Motion-Robust Super-resolution Magnetic Resonance Imaging

Tutorial at ISBI2013


Technical innovations overcoming the limitations of existing medical imaging technology will enable improved diagnosis, monitoring and therapeutic intervention assessment in medicine. Ultimately, it will offer better clinical care for patients. Magnetic resonance imaging (MRI) is a non-invasive imaging modality that generates a unique range of contrast to evaluate many organs, structures, and anomalies in vivo. The use of MRI, however, has been limited mainly by two factors: the relatively low spatial resolution achievable and its sensitivity to motion. .2

The sensitivity to motion makes it highly challenging to acquire good quality scans when imaging newborns, children and non-cooperative patients. In clinical practice, sedation and anesthesia can be used but lead to significantly increased risks, burden and costs. Poorly cooperative subjects for which there is no clear direct benefit justifying the sedation cannot generally be imaged. Novel developments in research are necessary to enable high quality scans in presence of motion.

 Motion robust fetal imaging

The other major limitation of MRI is its spatial resolution which is often chosen relatively low in a compromise to achieve high signal-to-noise ratio (SNR). Acquisition of high spatial resolution MRI with high SNR requires that the patient or the organ remains completely still in the scanner for an extensive period of time. High resolution in-vivo MRI is strongly challenged by the susceptibility of MRI to motion. The problems of motion and resolution in MRI are inter-connected: motion robust imaging enables longer acquisitions to improve the resolution, while resolution enhancement techniques can be used to image at conventional resolution with faster scans, reducing the impact of motion.
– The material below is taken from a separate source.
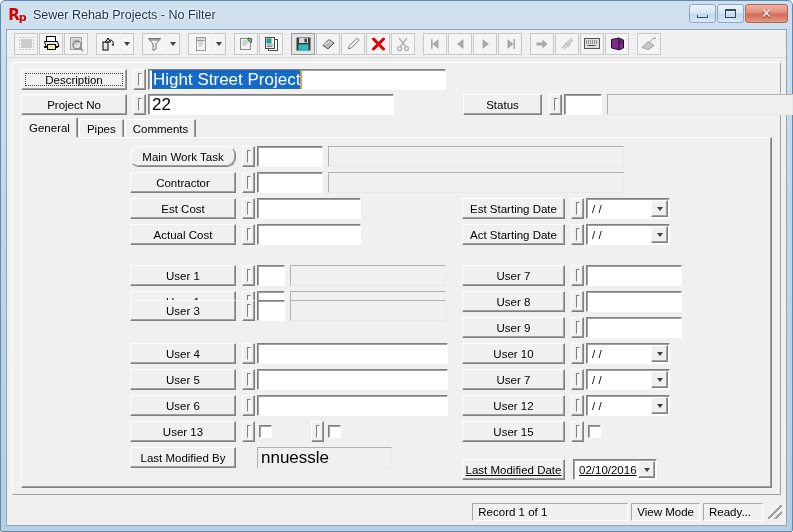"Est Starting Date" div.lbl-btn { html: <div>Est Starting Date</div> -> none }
Extensive research has been carried out for motion compensation and also for resolution enhancement in MRI; however, these problems have rarely been considered together. The recent literature suggests that images of moving subjects and moving organs may be obtained at high spatial resolutions using integrated motion-robust super-resolution reconstruction. Motion-robust super-resolution MRI can reduce the risk and the cost of MRI by reducing the rate of sedation and repeated acquisitions and may significantly increase the capability and capacity of MRI in clinical evaluation as well as in research studies. This motivates a tutorial that will expose the recent developments in the field.